— Given text —
* * * * *
Core purpose and scope of the Act

At its core, the Act seeks to regulate partnerships that operate outside the Cayman Islands while providing limited liability to participating limited partners. ELPs are restricted from engaging with the local public except insofar as necessary for their external business operations. These partnerships are commonly utilised in sophisticated commercial arrangements, such as private equity, venture capital, and investment fund structures, owing to their flexible legal framework and the favourable jurisdictional reputation of the Cayman Islands.

Structured clarity through defined sections

A hallmark of the Act is its systematic division into sections, ensuring clarity in its application. The Act opens with key definitions and terms under Section 2, providing precise meanings for concepts such as “general partner”, “limited partner”, and “contribution”, ensuring stakeholders operate under a common lexicon. The structure continues with Section 4, which underscores the rules for ELP constitution, mandating the presence of at least one general partner who bears full liability for partnership debts, while limited partners enjoy liability confined to their agreed contributions.

Registration process and naming guidelines

The registration process, detailed in Sections 9 through 12, establishes how an ELP is officially recognised. The Act requires the filing of a registration statement with the Registrar of Exempted Limited Partnerships, paid fees, and compliance with naming guidelines set out under Section 6. The name must incorporate “Limited Partnership” or relevant abbreviations while avoiding misleading or overly generic terms to distinguish it from other entities effectively. Certificates of registration are issued as conclusive evidence of compliance, granting the partnership limited liability protections.

Rights and liabilities of partners

The Act carefully delineates the rights and liabilities of each partner. General partners are responsible for the day-to-day management and assume unlimited liability (Section 19). Limited partners, in contrast, are shielded from such liabilities unless they actively participate in management, thereby breaching the “non-participation” stipulation under Section 20. A limited partner can still engage in various activities, such as consulting on business matters, voting on specific issues, or serving on boards, without jeopardising their liability shield.

Asset management and record-keeping requirements

A critical feature of the legislation is its robust provisions for asset management and record-keeping. Under Sections 29 and 30, general partners are obligated to maintain detailed registries of partnership interests and financial contributions, alongside accurate accounting records that detail all transactions. These records must be maintained for at least five years, ensuring transparency and compliance with regulatory oversight, including facilitation of inspections when required by legal or fiscal authorities.
* * * * *
— Saved data entries —
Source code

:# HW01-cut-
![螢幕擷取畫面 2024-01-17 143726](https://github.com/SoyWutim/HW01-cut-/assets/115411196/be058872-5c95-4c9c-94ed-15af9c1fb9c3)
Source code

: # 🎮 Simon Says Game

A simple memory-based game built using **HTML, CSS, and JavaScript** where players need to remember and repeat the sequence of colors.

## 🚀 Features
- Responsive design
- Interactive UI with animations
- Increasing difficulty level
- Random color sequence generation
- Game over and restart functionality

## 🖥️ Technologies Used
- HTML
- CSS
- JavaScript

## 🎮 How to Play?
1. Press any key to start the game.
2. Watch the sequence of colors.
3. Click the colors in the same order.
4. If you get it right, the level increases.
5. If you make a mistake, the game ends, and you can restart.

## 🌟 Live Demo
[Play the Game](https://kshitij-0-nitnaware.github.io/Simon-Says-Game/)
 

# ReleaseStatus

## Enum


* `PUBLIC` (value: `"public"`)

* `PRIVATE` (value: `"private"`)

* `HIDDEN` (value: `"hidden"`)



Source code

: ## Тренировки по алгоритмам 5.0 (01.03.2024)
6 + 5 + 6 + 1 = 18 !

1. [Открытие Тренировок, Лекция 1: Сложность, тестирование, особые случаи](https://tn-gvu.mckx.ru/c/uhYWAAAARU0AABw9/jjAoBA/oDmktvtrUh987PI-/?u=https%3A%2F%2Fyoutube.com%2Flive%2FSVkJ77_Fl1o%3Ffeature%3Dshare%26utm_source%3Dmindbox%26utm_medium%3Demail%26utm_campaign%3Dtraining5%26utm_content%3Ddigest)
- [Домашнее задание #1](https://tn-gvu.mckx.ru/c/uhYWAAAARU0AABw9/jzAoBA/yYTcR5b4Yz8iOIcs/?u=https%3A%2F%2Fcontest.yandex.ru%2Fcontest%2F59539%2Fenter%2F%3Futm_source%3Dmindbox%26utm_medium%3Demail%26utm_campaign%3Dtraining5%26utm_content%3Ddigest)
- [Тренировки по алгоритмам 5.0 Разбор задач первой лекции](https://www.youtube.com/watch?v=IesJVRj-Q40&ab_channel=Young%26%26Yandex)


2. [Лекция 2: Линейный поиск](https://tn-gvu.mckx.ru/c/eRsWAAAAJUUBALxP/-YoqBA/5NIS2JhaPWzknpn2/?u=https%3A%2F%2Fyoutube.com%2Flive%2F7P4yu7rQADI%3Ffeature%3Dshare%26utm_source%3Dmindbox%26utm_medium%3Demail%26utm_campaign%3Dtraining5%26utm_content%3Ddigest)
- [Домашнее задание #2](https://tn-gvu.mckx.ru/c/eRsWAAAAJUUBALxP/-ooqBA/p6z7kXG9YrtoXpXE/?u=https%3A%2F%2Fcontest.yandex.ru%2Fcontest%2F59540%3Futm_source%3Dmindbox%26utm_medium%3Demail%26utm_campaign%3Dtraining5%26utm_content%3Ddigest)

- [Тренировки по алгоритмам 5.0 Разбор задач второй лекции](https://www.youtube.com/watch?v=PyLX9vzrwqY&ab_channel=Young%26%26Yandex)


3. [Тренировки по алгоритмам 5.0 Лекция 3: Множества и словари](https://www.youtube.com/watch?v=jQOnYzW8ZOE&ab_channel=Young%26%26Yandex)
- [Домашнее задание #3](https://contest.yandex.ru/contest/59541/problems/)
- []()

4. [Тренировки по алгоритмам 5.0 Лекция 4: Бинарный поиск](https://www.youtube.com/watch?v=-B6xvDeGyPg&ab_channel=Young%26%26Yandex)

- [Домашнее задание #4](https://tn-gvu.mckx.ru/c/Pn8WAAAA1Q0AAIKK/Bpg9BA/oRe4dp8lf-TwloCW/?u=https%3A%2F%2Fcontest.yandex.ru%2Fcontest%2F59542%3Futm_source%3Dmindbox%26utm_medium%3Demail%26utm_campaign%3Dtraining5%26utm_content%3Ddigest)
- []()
* * * * *
— Tasks to perform —
A) List every section heading in the text on the Cayman Islands partnership Act above.
B) Carry on the text about the Cayman Islands partnership Act from its last sentence.

— Expected results —
A)
- Core purpose and scope of the Act
- Structured clarity through defined sections
- Registration process and naming guidelines
- Rights and liabilities of partners
- Asset management and record-keeping requirements

B)
Dissolution and winding-up procedures

Provisions for dissolution and winding up are laid out in Sections 35 and 36. An ELP can terminate voluntarily per the partnership agreement or be dissolved via judicial intervention if circumstances necessitate. The Act outlines the roles of liquidators and general partners in managing winding-up procedures, ensuring debts are settled, and assets are distributed equitably among partners or creditors. Notably, the dissolution process integrates elements of the Companies Act for consistency in the winding-up process.

De-registration and cross-border flexibility

Another innovative aspect of the Act is its mechanism for de-registration and re-registration. Affiliations with foreign jurisdictions are seamlessly managed through Section 43, which allows ELPs to de-register locally and continue operations as legal entities elsewhere. This flexibility has made the Cayman Islands a globally attractive jurisdiction for structuring cross-border partnerships.

Modern business adaptations and tax neutrality

The Act also incorporates forward-looking provisions to adapt to modern business practices. Section 47 legalises electronic transactions, enabling ELPs to conduct business online, reflecting the increasing reliance on digital platforms. Additionally, Section 38 offers tax neutrality through tax undertaking certificates, assuring ELPs and their partners that future laws imposing taxes on profits or gains will not apply for up to 50 years, bolstering the Cayman Islands’ appeal as a tax-efficient jurisdiction.

Enforcement and compliance mechanisms

The legislation’s enforcement mechanisms are firm yet fair. Penalties for non-compliance, such as failure to update partnership details or maintain proper records, are outlined explicitly, ensuring accountability without discouraging legitimate business activity. At the same time, provisions such as Section 49, which provides leeway for the reduction of penalties in cases of non-wilful default, foster a balanced regulatory approach.

Conclusion: A reliable framework for global partnerships

Ultimately, the Cayman Islands Exempted Limited Partnership Act (2025 Revision) is a testament to the Cayman Islands’ commitment to creating a reliable, transparent, and investor-friendly legal framework. By balancing operational flexibility with robust regulatory oversight, the Act continues to position the Cayman Islands as a leading destination for sophisticated international partnerships.